** BEGIN **

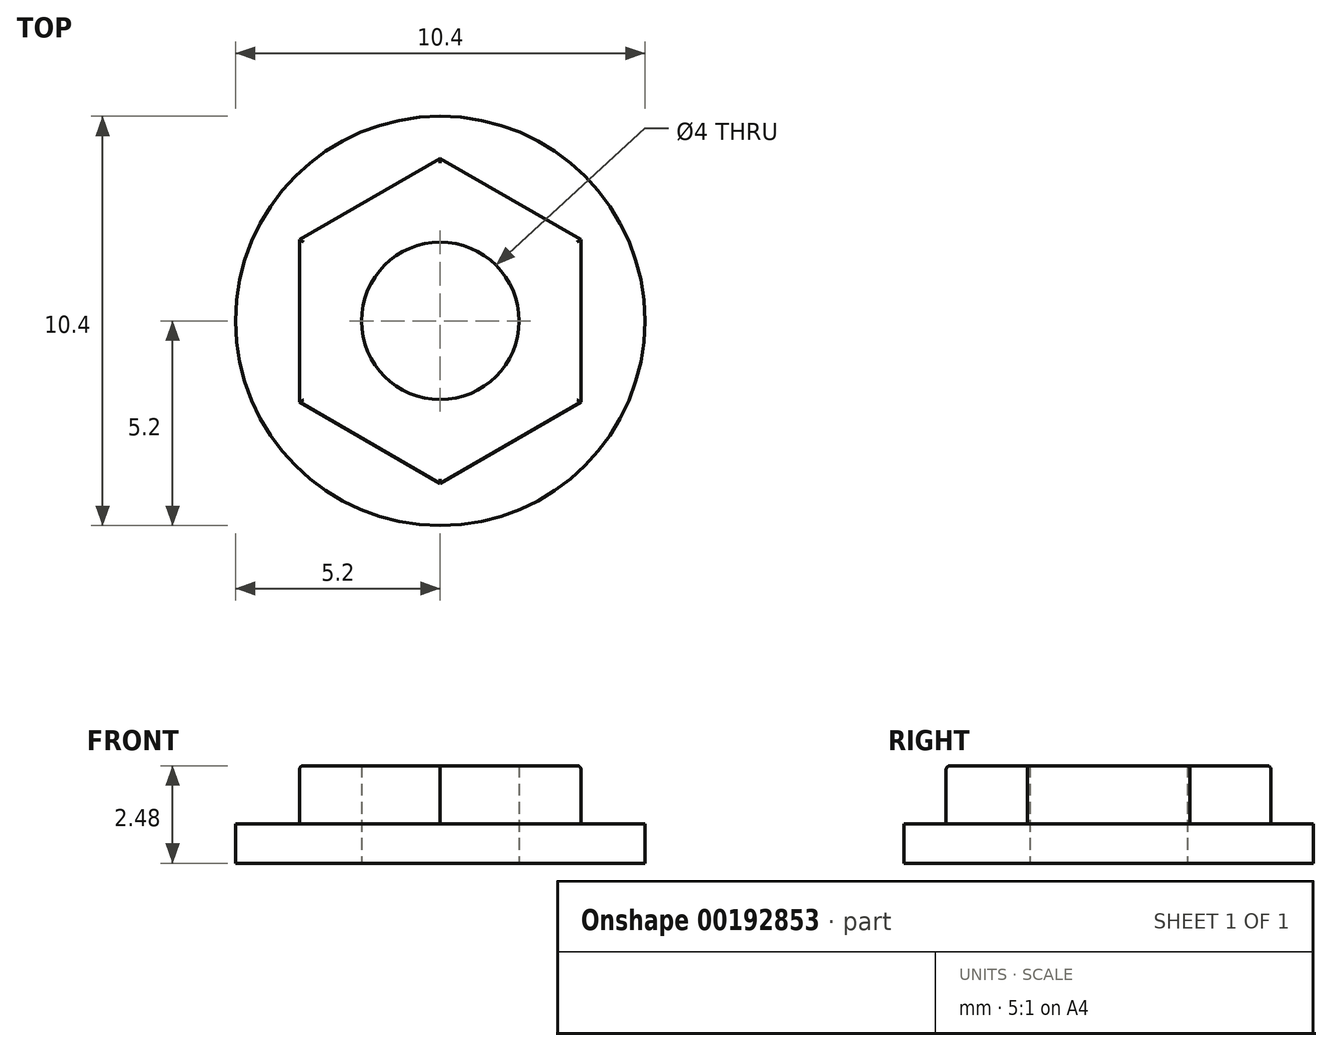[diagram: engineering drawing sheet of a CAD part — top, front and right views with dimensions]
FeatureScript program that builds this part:
annotation { "Feature Type Name" : "Feature", "Feature Type Description" : "" }
export const myFeature = defineFeature(function(context is Context, id is Id, definition is map)
    precondition{}
    {
        {
            var Q0;
            Q0=qCreatedBy(makeId("Top.planeOp"),FACE);
            var sketch = newSketch(context, id + "F0", { "sketchPlane" : qUnion([Q0])});
            skCircle(sketch, "E0", {"center": v(0, 0) * mm, "radius": 5.2 * mm});
            skSolve(sketch);
        }
        {
            var Q0;
            Q0 = qSketchRegion(id + "F0", true);
            extrude(context, id + "F1", {"entities" : qUnion([Q0]), "depth" : 1 * mm});
        }
        {
            var Q0;
            Q0=makeQuery(id+"F1.opExtrude","CAP_FACE",FACE,{"disambiguationData":[OSD([sQuery(id+"F0.wireOp",EDGE,"E0")])],"isStart":false});
            var sketch = newSketch(context, id + "F2", { "sketchPlane" : qUnion([Q0])});
            skCircle(sketch, "E1.cCircle", {"center": v(0, 0) * mm, "radius": 3.58 * mm, "construction": true});
            skLineSegment(sketch, "E1.0", {"start": v(3.58, 2.06) * mm, "end": v(3.58, -2.06) * mm});
            skLineSegment(sketch, "E1.1", {"start": v(3.57, -2.06) * mm, "end": v(0, -4.13) * mm});
            skLineSegment(sketch, "E1.2", {"start": v(0, -4.13) * mm, "end": v(-3.57, -2.06) * mm});
            skLineSegment(sketch, "E1.3", {"start": v(-3.57, -2.06) * mm, "end": v(-3.58, 2.06) * mm});
            skLineSegment(sketch, "E1.4", {"start": v(-3.58, 2.06) * mm, "end": v(0, 4.13) * mm});
            skLineSegment(sketch, "E1.5", {"start": v(0, 4.13) * mm, "end": v(3.57, 2.06) * mm});
            skPoint(sketch, "E1.0.midPoint", {"position": v(3.58, 0) * mm});
            skCircle(sketch, "E2", {"center": v(0, 0) * mm, "radius": 2 * mm});
            skSolve(sketch);
        }
        {
            var Q0;
            Q0 = qSketchRegion(id + "F2", true);
            extrude(context, id + "F3", {"entities" : qUnion([Q0]), "operationType" : NewBodyOperationType.ADD, "depth" : 1.48 * mm});
        }
        {
            var Q0;
            Q0=makeQuery(id+"F2.imprint","IMPRINT",FACE,{"disambiguationData":[TD([[makeQuery(id+"F2.imprint","IMPRINT",EDGE,{"derivedFrom":sQuery(id+"F2.wireOp",EDGE,"E2")}),1.0]])]});
            extrude(context, id + "F4", {"entities" : qUnion([Q0]), "operationType" : NewBodyOperationType.REMOVE, "oppositeDirection" : true, "depth" : 25 * mm, "hasSecondDirection" : true, "secondDirectionOppositeDirection" : false, "secondDirectionDepth" : 25 * mm});
        }
        {
            var Q0;
            Q0=makeQuery(id+"F3.opExtrude","CAP_EDGE",EDGE,{"disambiguationData":[OSD([sQuery(id+"F2.wireOp",EDGE,"E1.1")])],"isStart":false});
            var Q1;
            Q1=makeQuery(id+"F3.opExtrude","CAP_EDGE",EDGE,{"disambiguationData":[OSD([sQuery(id+"F2.wireOp",EDGE,"E1.0")])],"isStart":false});
            var Q2;
            Q2=makeQuery(id+"F3.opExtrude","CAP_EDGE",EDGE,{"disambiguationData":[OSD([sQuery(id+"F2.wireOp",EDGE,"E1.2")])],"isStart":false});
            var Q3;
            Q3=makeQuery(id+"F3.opExtrude","CAP_EDGE",EDGE,{"disambiguationData":[OSD([sQuery(id+"F2.wireOp",EDGE,"E1.3")])],"isStart":false});
            var Q4;
            Q4=makeQuery(id+"F3.opExtrude","CAP_EDGE",EDGE,{"disambiguationData":[OSD([sQuery(id+"F2.wireOp",EDGE,"E1.4")])],"isStart":false});
            var Q5;
            Q5=makeQuery(id+"F3.opExtrude","CAP_EDGE",EDGE,{"disambiguationData":[OSD([sQuery(id+"F2.wireOp",EDGE,"E1.5")])],"isStart":false});
            fillet(context, id + "F5", {"entities" : qUnion([Q0, Q1, Q2, Q3, Q4, Q5]), "radius" : 0.1 * mm, "tangentPropagation" : true, "allowEdgeOverflow" : false});
        }
    });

** END **

Aim of the exercise: Reproduce all of the records above verbatim, omitting the pictures.

The answer:
[diagram: engineering drawing sheet of a CAD part — top, front and right views with dimensions]
FeatureScript program that builds this part:
annotation { "Feature Type Name" : "Feature", "Feature Type Description" : "" }
export const myFeature = defineFeature(function(context is Context, id is Id, definition is map)
    precondition{}
    {
        {
            var Q0;
            Q0=qCreatedBy(makeId("Top.planeOp"),FACE);
            var sketch = newSketch(context, id + "F0", { "sketchPlane" : qUnion([Q0])});
            skCircle(sketch, "E0", {"center": v(0, 0) * mm, "radius": 5.2 * mm});
            skSolve(sketch);
        }
        {
            var Q0;
            Q0 = qSketchRegion(id + "F0", true);
            extrude(context, id + "F1", {"entities" : qUnion([Q0]), "depth" : 1 * mm});
        }
        {
            var Q0;
            Q0=makeQuery(id+"F1.opExtrude","CAP_FACE",FACE,{"disambiguationData":[OSD([sQuery(id+"F0.wireOp",EDGE,"E0")])],"isStart":false});
            var sketch = newSketch(context, id + "F2", { "sketchPlane" : qUnion([Q0])});
            skCircle(sketch, "E1.cCircle", {"center": v(0, 0) * mm, "radius": 3.58 * mm, "construction": true});
            skLineSegment(sketch, "E1.0", {"start": v(3.58, 2.06) * mm, "end": v(3.58, -2.06) * mm});
            skLineSegment(sketch, "E1.1", {"start": v(3.57, -2.06) * mm, "end": v(0, -4.13) * mm});
            skLineSegment(sketch, "E1.2", {"start": v(0, -4.13) * mm, "end": v(-3.57, -2.06) * mm});
            skLineSegment(sketch, "E1.3", {"start": v(-3.57, -2.06) * mm, "end": v(-3.58, 2.06) * mm});
            skLineSegment(sketch, "E1.4", {"start": v(-3.58, 2.06) * mm, "end": v(0, 4.13) * mm});
            skLineSegment(sketch, "E1.5", {"start": v(0, 4.13) * mm, "end": v(3.57, 2.06) * mm});
            skPoint(sketch, "E1.0.midPoint", {"position": v(3.58, 0) * mm});
            skCircle(sketch, "E2", {"center": v(0, 0) * mm, "radius": 2 * mm});
            skSolve(sketch);
        }
        {
            var Q0;
            Q0 = qSketchRegion(id + "F2", true);
            extrude(context, id + "F3", {"entities" : qUnion([Q0]), "operationType" : NewBodyOperationType.ADD, "depth" : 1.48 * mm});
        }
        {
            var Q0;
            Q0=makeQuery(id+"F2.imprint","IMPRINT",FACE,{"disambiguationData":[TD([[makeQuery(id+"F2.imprint","IMPRINT",EDGE,{"derivedFrom":sQuery(id+"F2.wireOp",EDGE,"E2")}),1.0]])]});
            extrude(context, id + "F4", {"entities" : qUnion([Q0]), "operationType" : NewBodyOperationType.REMOVE, "oppositeDirection" : true, "depth" : 25 * mm, "hasSecondDirection" : true, "secondDirectionOppositeDirection" : false, "secondDirectionDepth" : 25 * mm});
        }
        {
            var Q0;
            Q0=makeQuery(id+"F3.opExtrude","CAP_EDGE",EDGE,{"disambiguationData":[OSD([sQuery(id+"F2.wireOp",EDGE,"E1.1")])],"isStart":false});
            var Q1;
            Q1=makeQuery(id+"F3.opExtrude","CAP_EDGE",EDGE,{"disambiguationData":[OSD([sQuery(id+"F2.wireOp",EDGE,"E1.0")])],"isStart":false});
            var Q2;
            Q2=makeQuery(id+"F3.opExtrude","CAP_EDGE",EDGE,{"disambiguationData":[OSD([sQuery(id+"F2.wireOp",EDGE,"E1.2")])],"isStart":false});
            var Q3;
            Q3=makeQuery(id+"F3.opExtrude","CAP_EDGE",EDGE,{"disambiguationData":[OSD([sQuery(id+"F2.wireOp",EDGE,"E1.3")])],"isStart":false});
            var Q4;
            Q4=makeQuery(id+"F3.opExtrude","CAP_EDGE",EDGE,{"disambiguationData":[OSD([sQuery(id+"F2.wireOp",EDGE,"E1.4")])],"isStart":false});
            var Q5;
            Q5=makeQuery(id+"F3.opExtrude","CAP_EDGE",EDGE,{"disambiguationData":[OSD([sQuery(id+"F2.wireOp",EDGE,"E1.5")])],"isStart":false});
            fillet(context, id + "F5", {"entities" : qUnion([Q0, Q1, Q2, Q3, Q4, Q5]), "radius" : 0.1 * mm, "tangentPropagation" : true, "allowEdgeOverflow" : false});
        }
    });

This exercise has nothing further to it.